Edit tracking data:
____

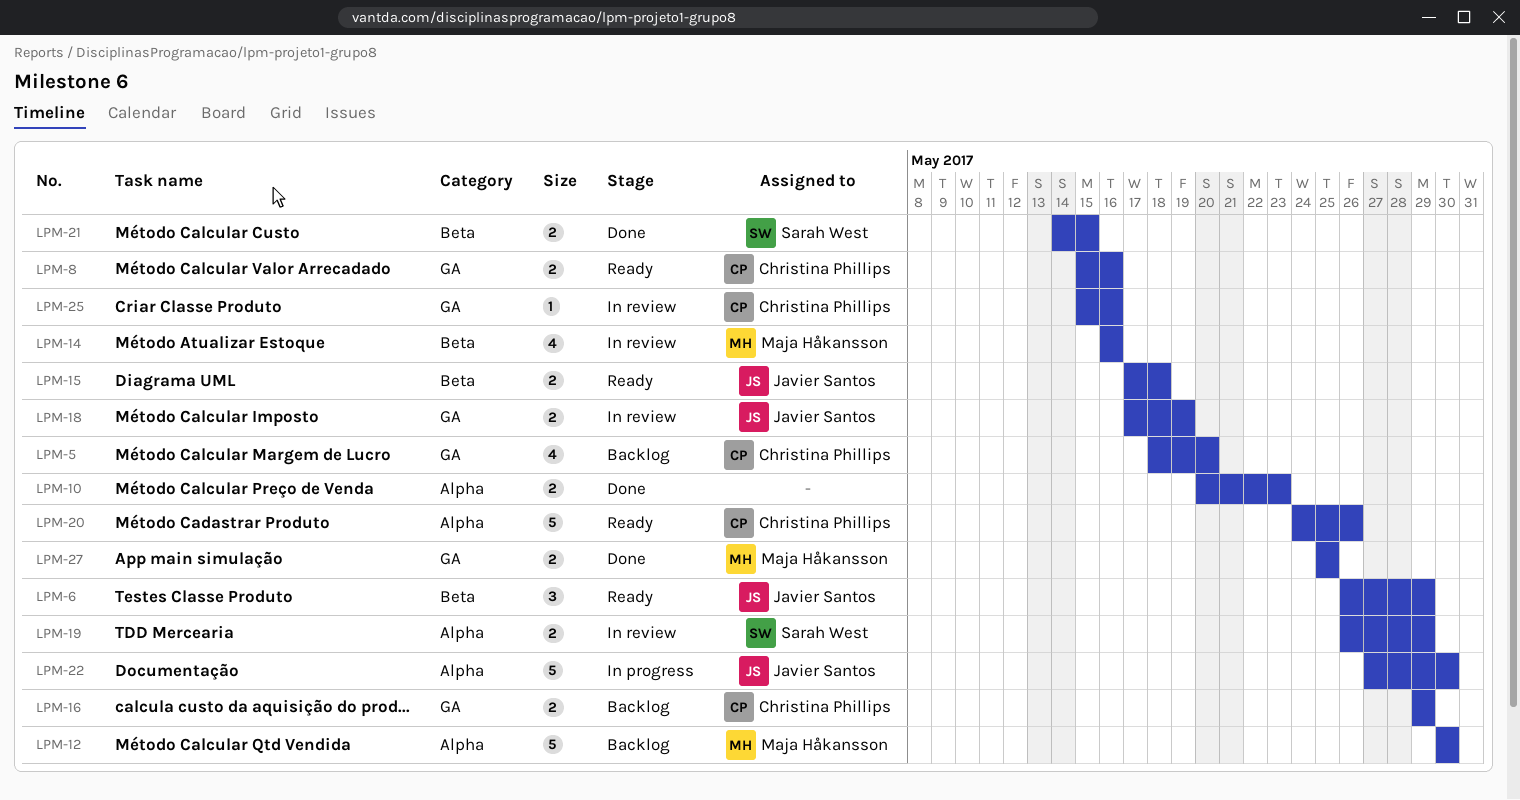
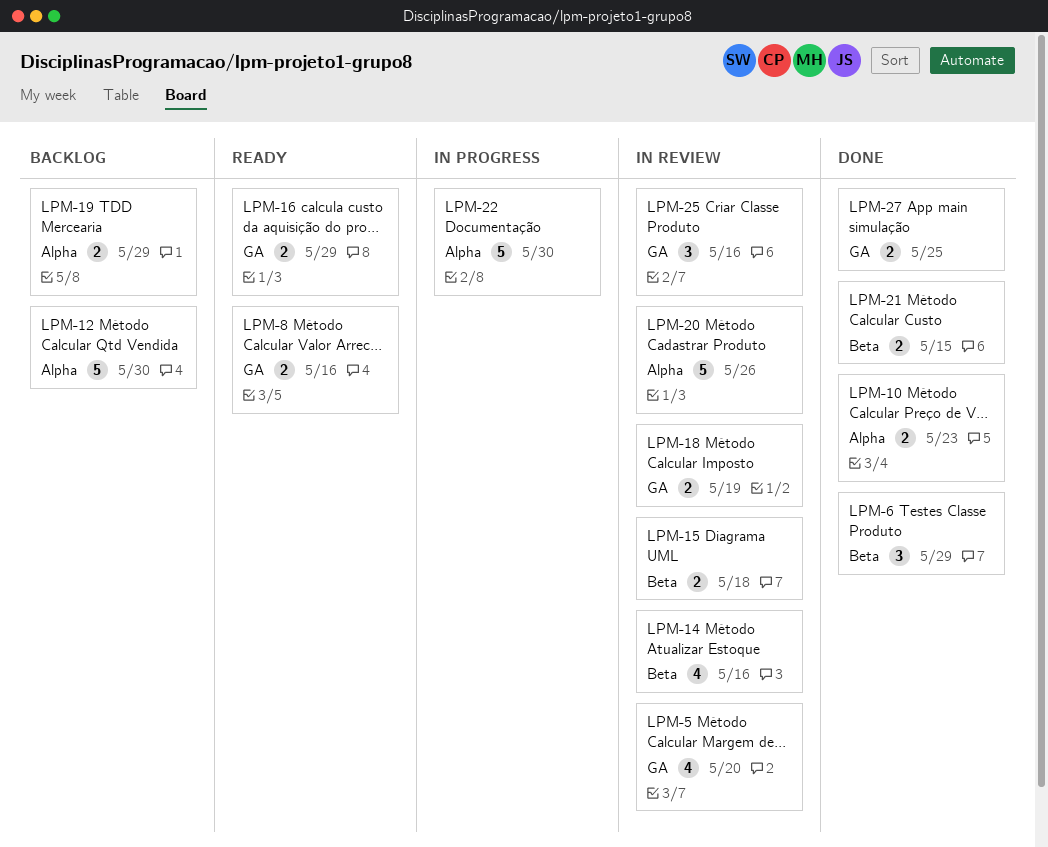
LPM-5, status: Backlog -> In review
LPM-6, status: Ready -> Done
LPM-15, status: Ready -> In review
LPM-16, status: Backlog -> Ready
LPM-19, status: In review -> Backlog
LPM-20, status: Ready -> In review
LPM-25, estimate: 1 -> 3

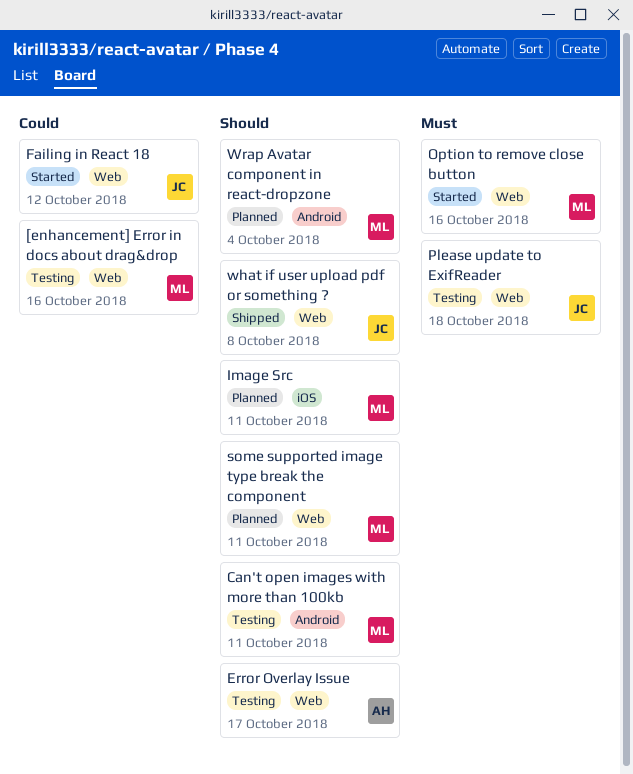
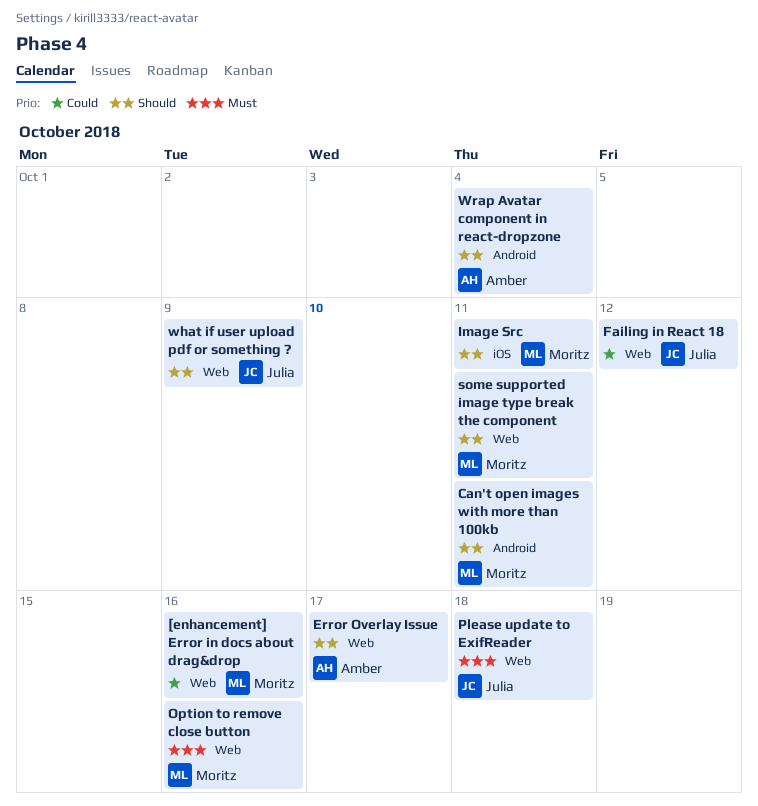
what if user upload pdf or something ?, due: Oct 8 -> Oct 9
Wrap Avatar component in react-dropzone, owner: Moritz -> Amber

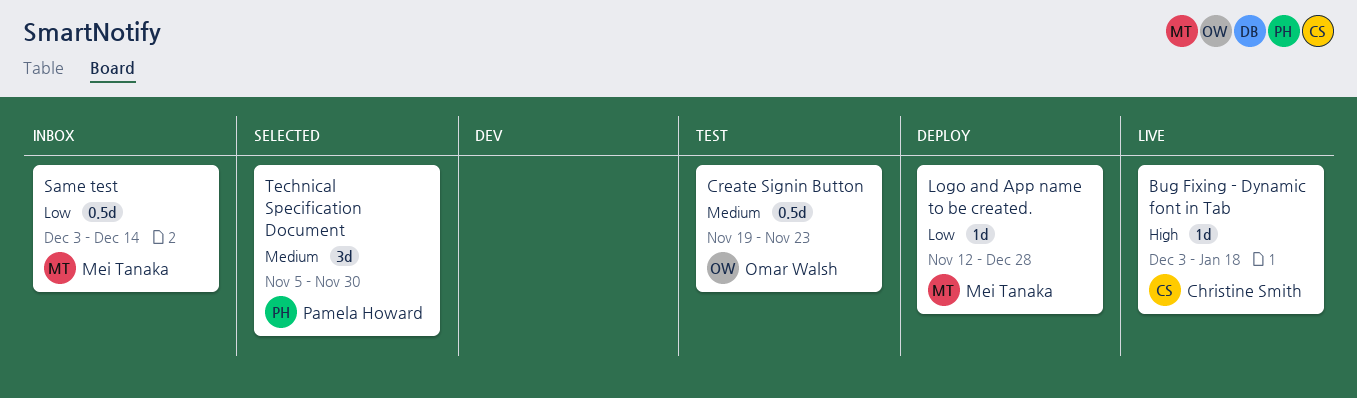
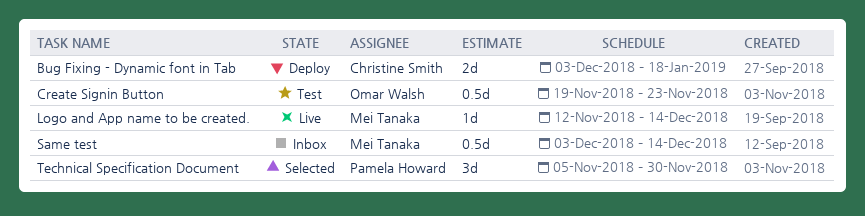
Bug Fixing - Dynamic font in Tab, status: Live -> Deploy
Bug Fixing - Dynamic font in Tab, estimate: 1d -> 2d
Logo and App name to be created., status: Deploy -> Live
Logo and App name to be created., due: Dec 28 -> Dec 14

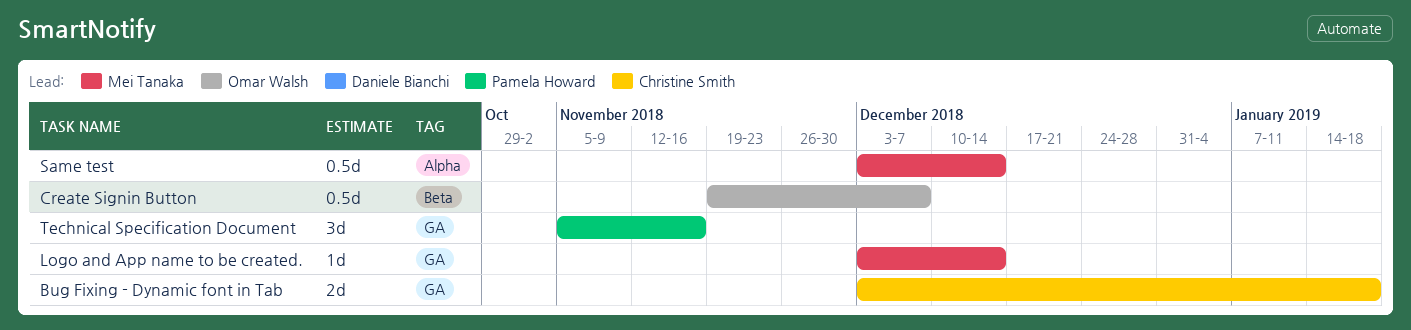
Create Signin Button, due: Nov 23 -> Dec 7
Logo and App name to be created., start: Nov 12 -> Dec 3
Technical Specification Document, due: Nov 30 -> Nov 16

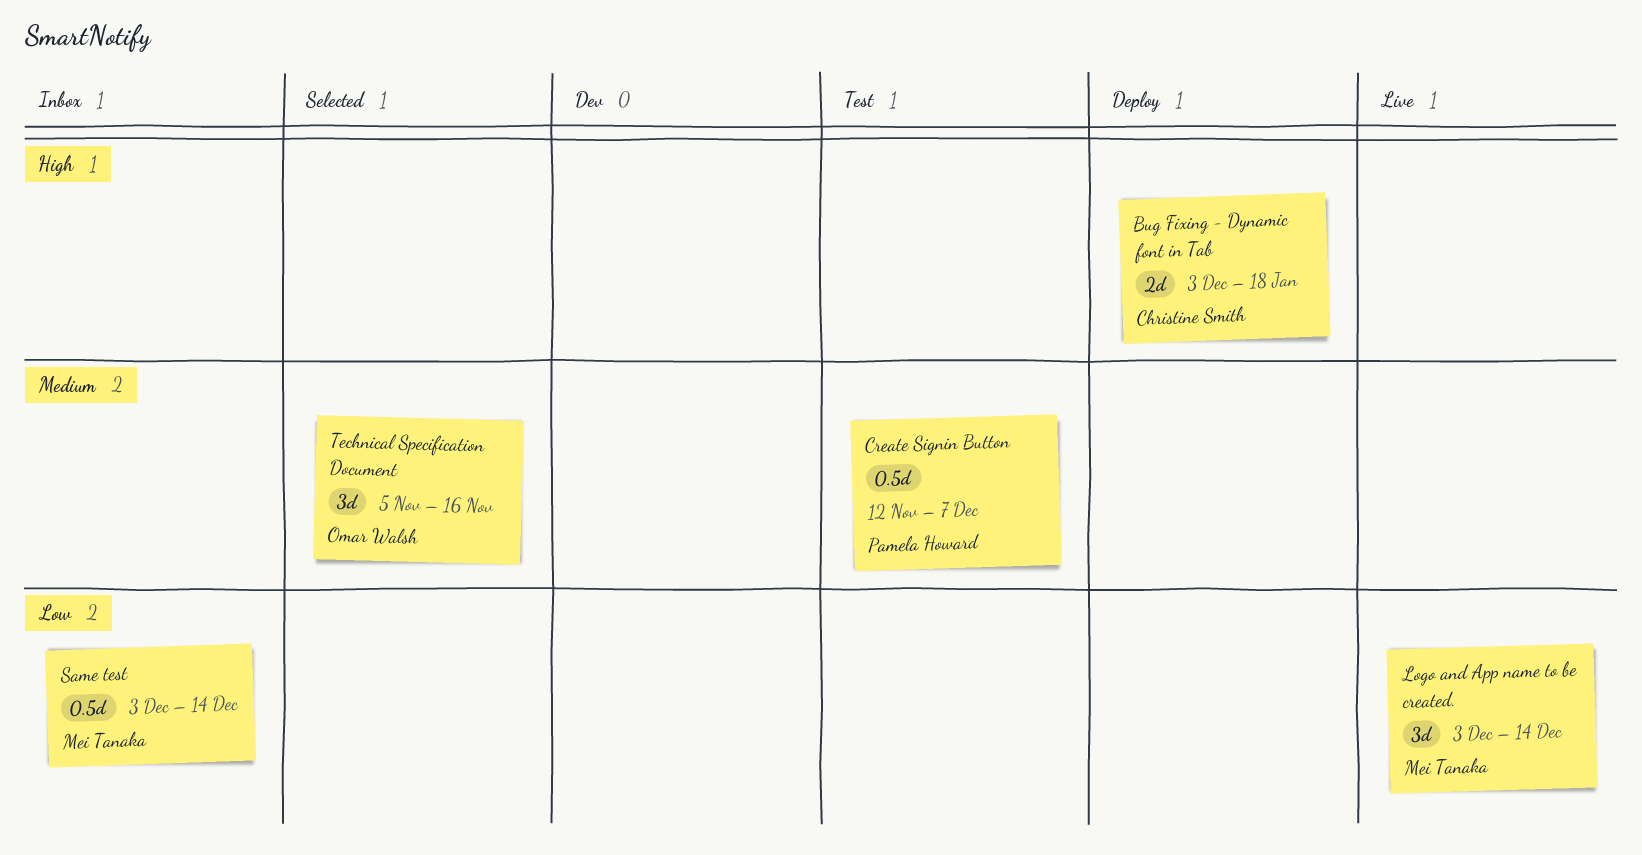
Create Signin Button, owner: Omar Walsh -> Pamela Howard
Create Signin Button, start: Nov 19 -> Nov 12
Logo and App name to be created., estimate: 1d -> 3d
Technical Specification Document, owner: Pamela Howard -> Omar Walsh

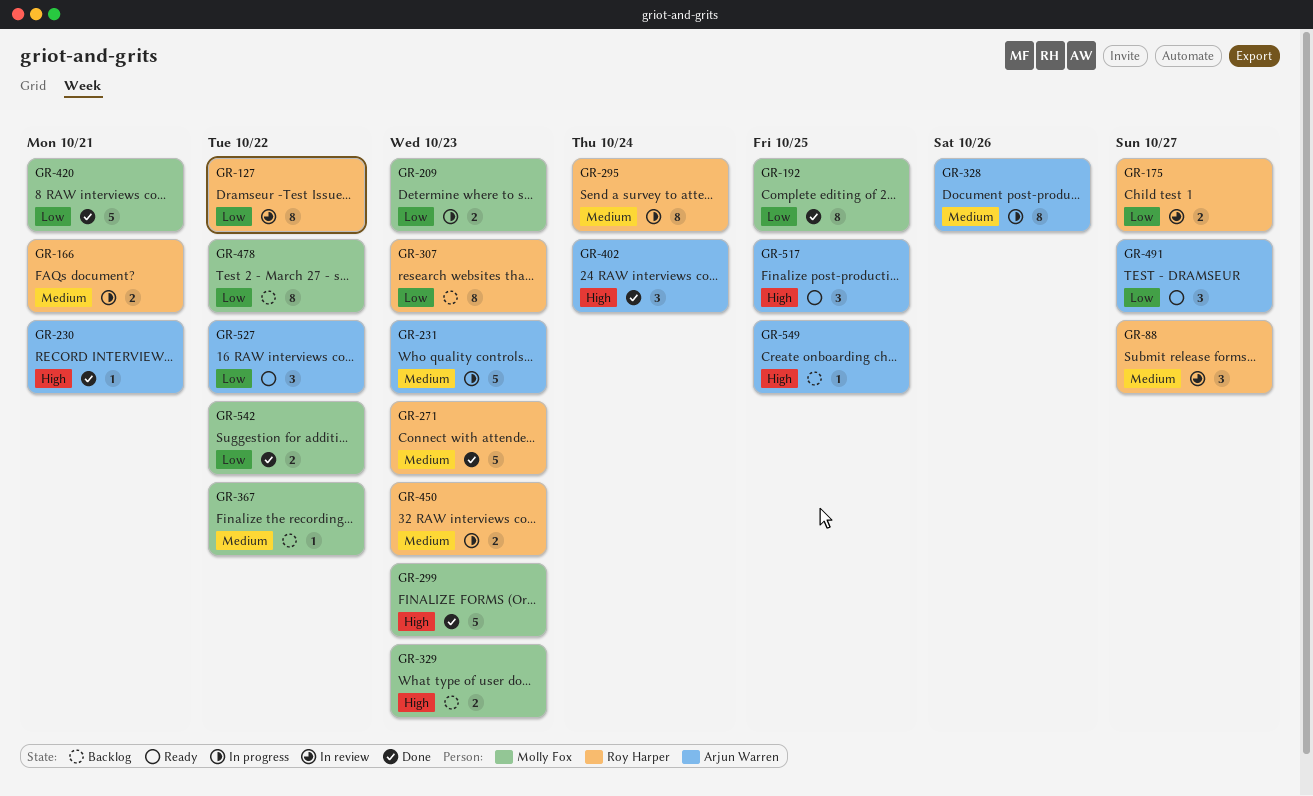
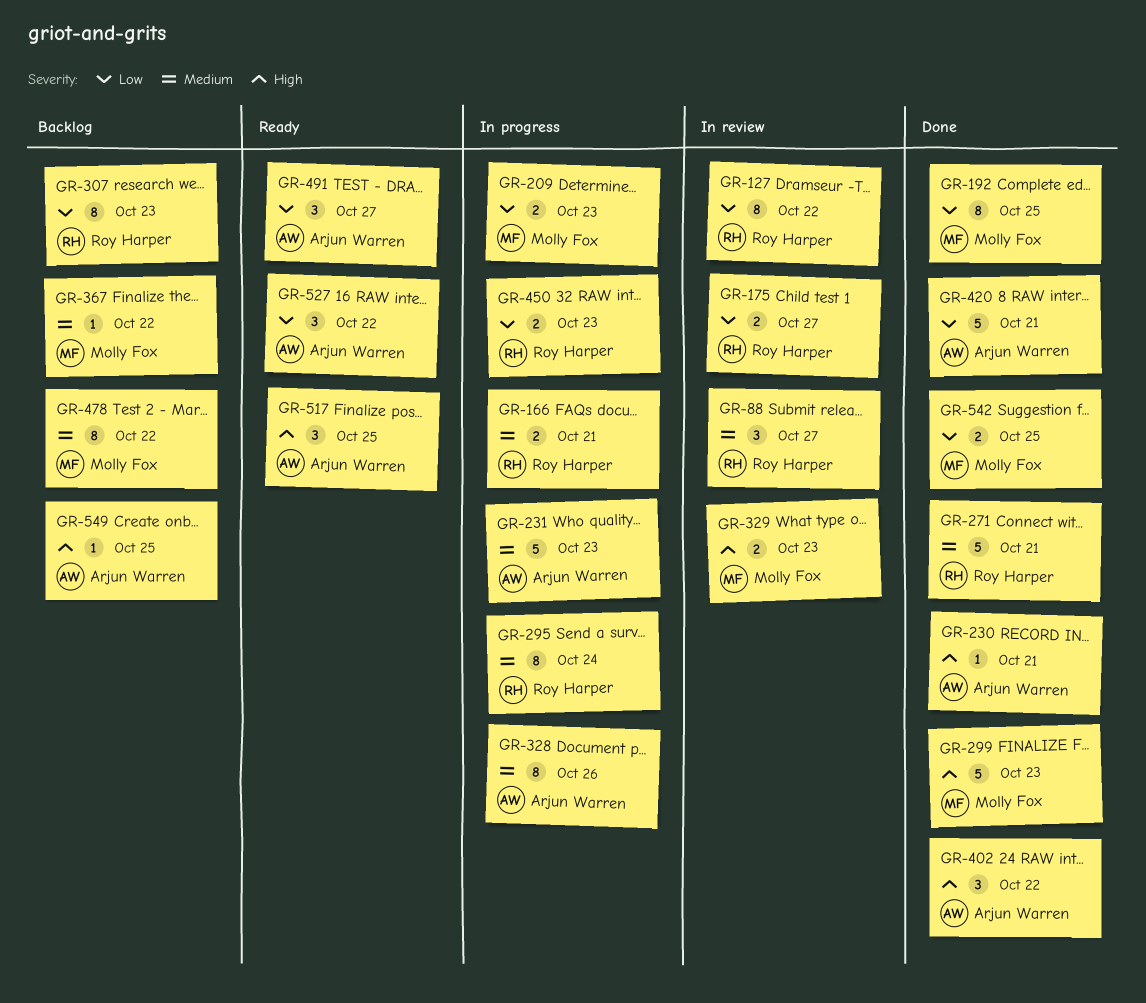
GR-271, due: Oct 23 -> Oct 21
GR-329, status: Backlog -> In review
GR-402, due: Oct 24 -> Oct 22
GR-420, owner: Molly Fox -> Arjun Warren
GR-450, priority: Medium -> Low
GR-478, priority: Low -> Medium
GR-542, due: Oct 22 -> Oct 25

____

WHAT YOU NEED TO DO:
Reproduce the span beginning at the line with "LPM-19, status: In review -> Backlog" and ending at the last line of the entries above, inclusive, exactly as it stands. Exclude the pictures.

REPLY TO THE EXERCISE:
LPM-19, status: In review -> Backlog
LPM-20, status: Ready -> In review
LPM-25, estimate: 1 -> 3

what if user upload pdf or something ?, due: Oct 8 -> Oct 9
Wrap Avatar component in react-dropzone, owner: Moritz -> Amber

Bug Fixing - Dynamic font in Tab, status: Live -> Deploy
Bug Fixing - Dynamic font in Tab, estimate: 1d -> 2d
Logo and App name to be created., status: Deploy -> Live
Logo and App name to be created., due: Dec 28 -> Dec 14

Create Signin Button, due: Nov 23 -> Dec 7
Logo and App name to be created., start: Nov 12 -> Dec 3
Technical Specification Document, due: Nov 30 -> Nov 16

Create Signin Button, owner: Omar Walsh -> Pamela Howard
Create Signin Button, start: Nov 19 -> Nov 12
Logo and App name to be created., estimate: 1d -> 3d
Technical Specification Document, owner: Pamela Howard -> Omar Walsh

GR-271, due: Oct 23 -> Oct 21
GR-329, status: Backlog -> In review
GR-402, due: Oct 24 -> Oct 22
GR-420, owner: Molly Fox -> Arjun Warren
GR-450, priority: Medium -> Low
GR-478, priority: Low -> Medium
GR-542, due: Oct 22 -> Oct 25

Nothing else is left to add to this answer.